Hz. Âdem’in (as) Cennet’ten kovulmasına yol açan hadisede şeytan, “sonsuzluk” kozunu oynuyor. Şüphesiz insan doyumsuzdur ve elindeki nimeti kaybetmemek için sadakatinden ödün verir. Ayrıca nefsine hoş gelen sözlerin doğruluğunu araştırmaya yanaşmaz. Burada meyveyi yedikten sonra avret yerlerinin görülmesinden dolayı utanç duymaya başlamaları da insanın esas imtihanının kendisiyle olduğuna bir işaret. Allah’ın; Habil’in hediyesini kabul etmesindeki esas sebep; samimiyettir. Kardeşini öldüren Kabil’in pişmanlığında ve tövbesinde dahi insanlara tövbe kapısının kıyamete kadar açık olduğuna dair bir mesaj var. İlk insan ve ilk peygamber Hz. Âdem’in (a.s) Allah’tan istediği isimlerle tövbe etmesi ve tövbesinin kabul edilmesi de insanın günaha meyilli ancak Allah’ın affedici olduğunu göstermesi bakımından mühimdir.
Hz. Nuh (as) kavmini hidayete çağırmış ancak bütün ısrarlarına rağmen küfürde direnenler, Allah’ın gazabına bir tufanla uğramışlardır. Bu tufan bize Hz. Nuh’un (a.s) oğlunun helak olması itibariyle aile efradının iman kardeşliği esasına bağlı olduğunu göstermesi, tufandan sonra yeryüzünün yeniden eski hâline gelmesiyle de Allah’ın yaratma ve yaşatma kudretini göstermesi açısından mühimdir.

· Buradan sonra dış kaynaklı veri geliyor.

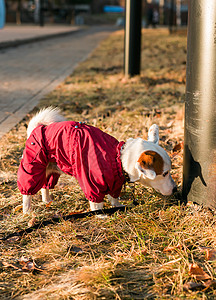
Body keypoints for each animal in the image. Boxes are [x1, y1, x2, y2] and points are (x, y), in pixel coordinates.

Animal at [17, 108, 176, 213]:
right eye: (165, 173)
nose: (175, 189)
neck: (118, 158)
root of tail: (37, 128)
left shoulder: (114, 183)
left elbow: (114, 198)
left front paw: (118, 207)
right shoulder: (91, 184)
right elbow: (96, 203)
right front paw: (100, 216)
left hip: (51, 170)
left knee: (45, 185)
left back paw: (47, 200)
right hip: (32, 168)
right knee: (27, 193)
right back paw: (27, 211)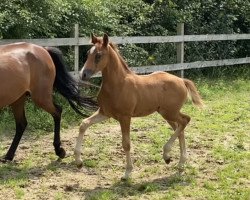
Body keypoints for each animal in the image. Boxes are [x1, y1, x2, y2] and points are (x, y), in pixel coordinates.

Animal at [74, 33, 203, 180]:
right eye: (88, 53)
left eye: (98, 55)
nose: (83, 74)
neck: (118, 84)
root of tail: (182, 80)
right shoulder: (104, 112)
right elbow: (84, 124)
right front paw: (79, 162)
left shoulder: (125, 117)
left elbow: (126, 144)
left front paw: (127, 172)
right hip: (167, 114)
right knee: (180, 128)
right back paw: (178, 162)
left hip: (170, 112)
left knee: (185, 120)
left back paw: (168, 154)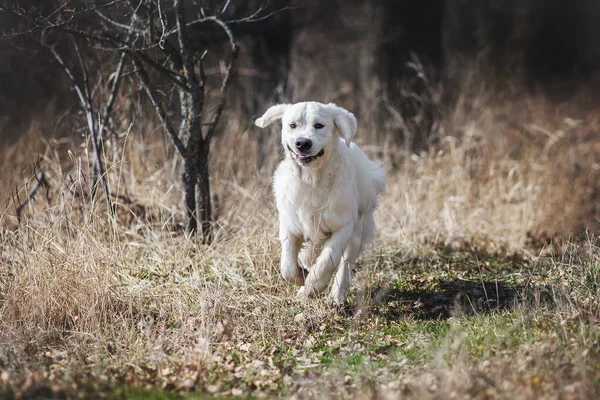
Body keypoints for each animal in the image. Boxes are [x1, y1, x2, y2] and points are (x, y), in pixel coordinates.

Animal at [253, 101, 384, 304]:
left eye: (319, 125)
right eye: (292, 125)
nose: (302, 143)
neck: (311, 179)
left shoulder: (343, 225)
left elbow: (328, 259)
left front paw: (314, 286)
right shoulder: (290, 225)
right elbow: (287, 267)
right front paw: (302, 278)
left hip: (358, 229)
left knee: (345, 264)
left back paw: (336, 297)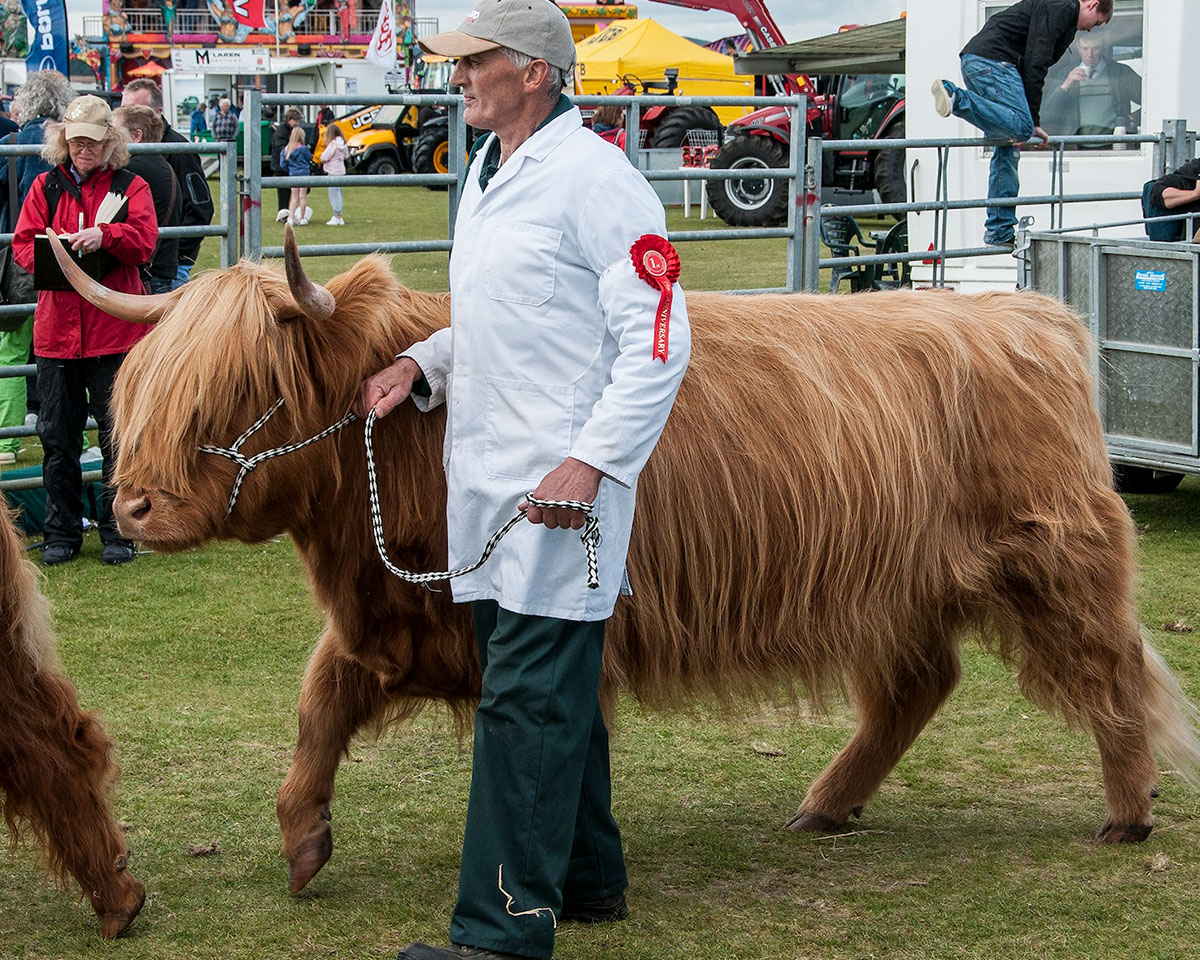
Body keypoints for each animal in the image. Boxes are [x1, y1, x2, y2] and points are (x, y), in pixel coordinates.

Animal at [44, 226, 1200, 902]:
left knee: (1112, 671)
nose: (130, 504)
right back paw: (827, 803)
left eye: (243, 392)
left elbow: (539, 736)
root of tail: (1028, 313)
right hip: (897, 587)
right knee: (920, 686)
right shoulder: (393, 615)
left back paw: (1127, 811)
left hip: (1051, 557)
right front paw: (302, 841)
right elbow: (318, 705)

Hz. İbrahim (as) atalarının taptığı putlara tapmayıp kendi Rabbi’ni bulmak için gece gündüz kâinatı gözlemlemiş ve iç muhasebe yapmıştır. Hz. Muhammed (sav) Efendimiz’in Hira Mağarası’ndaki inzivası gibi inzivaya çekilmiştir. Kavmini hidayete çağırırken kullandığı yöntemler de son peygamberin akla dayalı irşat yöntemlerine benzer. Atıldığı ateşte Allah’a sığınması, ateşin su gibi serinlik vermesi ve Hz. İbrahim’e (as) zarar vermemesi de takvanın göstergesidir.

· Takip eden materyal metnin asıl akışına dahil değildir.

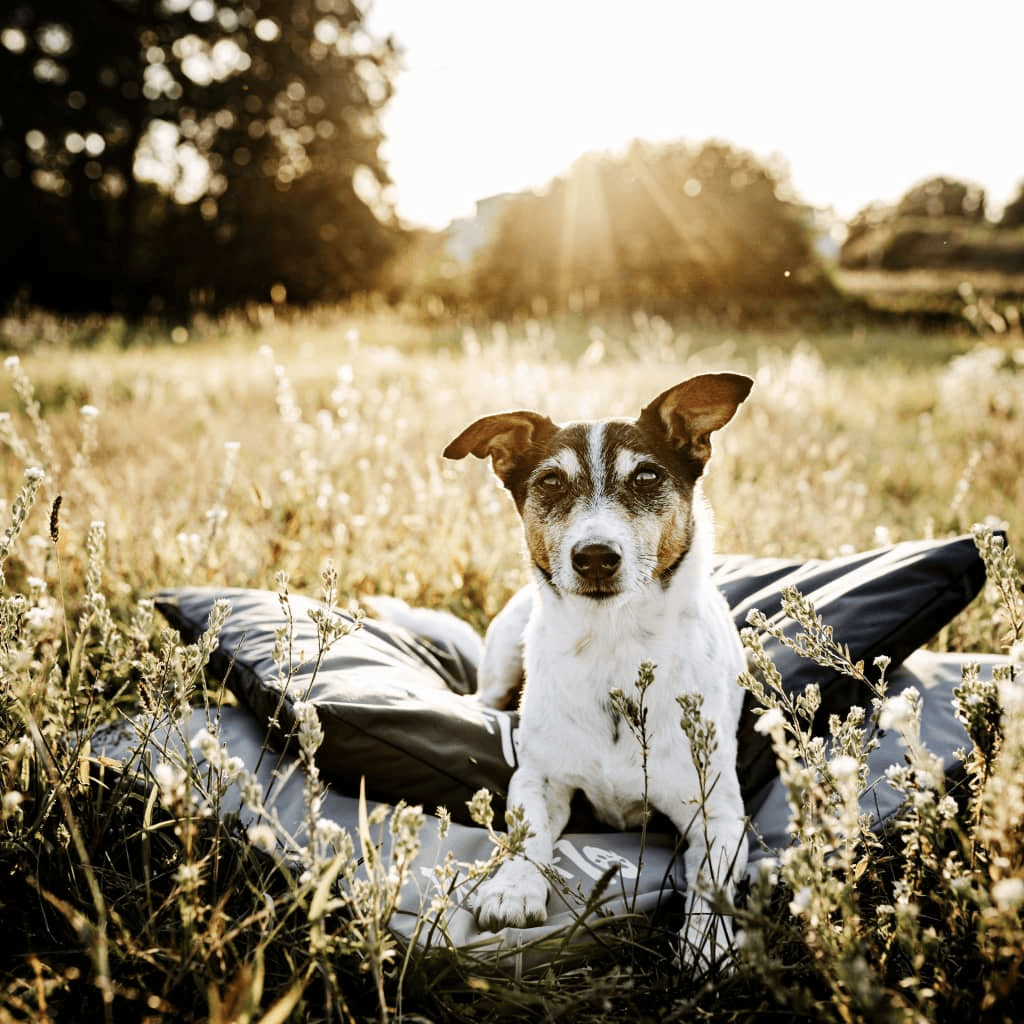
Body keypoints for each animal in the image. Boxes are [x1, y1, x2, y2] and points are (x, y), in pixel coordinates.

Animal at [446, 374, 753, 958]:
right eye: (550, 481)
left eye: (648, 475)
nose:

Cenab-ı Hakk, doğru yoldan saparak kendilerine zulmeden kavimleri doğru yola iletmesi için gönderdiği peygamberlerine uymayan ve onlarla alay edenleri kimi zaman depremlerle kimi zaman sel sularıyla kimi zamansa sade bir çığlıkla helak etmiştir. Bu, hiç şüphesiz yaratma ve yaşatma kudretinin O’na ait olduğunun delilidir. İnsanlar delil istemişler, peygamberler mucizeler göstermişler ama büyücülükle suçlanmışlardır. İşte Allah, insanların bu ikiyüzlülüğünü cezalandırmaktan geri durmamıştır.

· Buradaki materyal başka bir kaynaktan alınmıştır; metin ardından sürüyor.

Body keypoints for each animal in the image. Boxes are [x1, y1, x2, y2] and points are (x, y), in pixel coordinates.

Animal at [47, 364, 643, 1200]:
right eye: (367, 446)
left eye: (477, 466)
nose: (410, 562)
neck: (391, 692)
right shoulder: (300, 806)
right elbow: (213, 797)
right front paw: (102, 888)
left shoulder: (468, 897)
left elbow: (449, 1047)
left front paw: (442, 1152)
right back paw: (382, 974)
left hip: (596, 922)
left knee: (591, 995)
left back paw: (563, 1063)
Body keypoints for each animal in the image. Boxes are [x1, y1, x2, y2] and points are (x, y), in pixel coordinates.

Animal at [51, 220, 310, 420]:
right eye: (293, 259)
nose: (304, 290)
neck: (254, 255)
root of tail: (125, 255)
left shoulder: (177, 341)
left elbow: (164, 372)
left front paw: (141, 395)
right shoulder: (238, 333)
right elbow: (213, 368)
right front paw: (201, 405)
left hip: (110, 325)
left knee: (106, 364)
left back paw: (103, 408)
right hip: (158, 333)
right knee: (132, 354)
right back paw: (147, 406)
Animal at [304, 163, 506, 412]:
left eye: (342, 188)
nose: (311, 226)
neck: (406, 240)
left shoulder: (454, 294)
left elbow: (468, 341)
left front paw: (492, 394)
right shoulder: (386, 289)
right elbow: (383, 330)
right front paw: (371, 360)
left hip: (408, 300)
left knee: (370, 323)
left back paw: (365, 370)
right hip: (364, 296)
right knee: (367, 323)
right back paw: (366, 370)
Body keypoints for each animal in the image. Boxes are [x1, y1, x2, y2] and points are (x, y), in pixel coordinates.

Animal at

Hz. Yusuf kıssası; aile içi ilişkileri idare etmek ve şehevi duygulara kapılmamak üzerine Kuran’da yer alan ve “kıssaların en güzeli” olarak nitelendirilen bir kıssa. Zulüm ve haksızlık karşısında sabretmek ve yalnızca Allah’tan yardım istemek gerektiği üzerine önemli dersler içeriyor.
Hz. İsa’nın doğumu, Cenab-ı Hakk’ın yaratma kudretinin sırrını ve kudretini göstermesi açısından bir imtihan ve işaret levhası olarak görülmeli. Hz. Âdem’i anne ve babasız bir şekilde yaratan Cenab-ı Hakk, Hz. İsa’yı da babasız yaratma kudretine elbet sahiptir ancak kendisine “El Emin” sıfatı verilen Hz. Muhammed (sav) nasıl ki insanları hidayete çağırınca yalancılık ve şairlikle suçlanmışsa iffetinden şüphe edilmeyen Hz. Meryem de Hz. İsa’nın (as) doğumundan sonra iffetsizlikle suçlanmıştır. Bu hadise, insanları bir samimiyet testinden geçirmesi açısından mühimdir.
“Yedi Uyuyanlar” kıssası, ölümden sonra dirilişi göstermesi itibariyle mühimdir. Ayrıca haksızlık karşısında savaşacak kudreti olmayanların bulundukları beldeyi terk etmelerini ve Allah’a sığınmalarını öğütlemesi bakımından da önemlidir.
Hz. Süleyman’ın saltanat sahibi bir peygamber olması, Karun’un bütün malıyla birlikte yerin dibine geçmesi de dünya malının bir imtihan vesilesi olduğunu göstermesi açısından okunmalıdır.
Hikâye diyerek geçiştirmek de mümkün, ibret alıp hisse toplamak da. Hepsi “akıl edip doğru yolu bulalım” diyedir.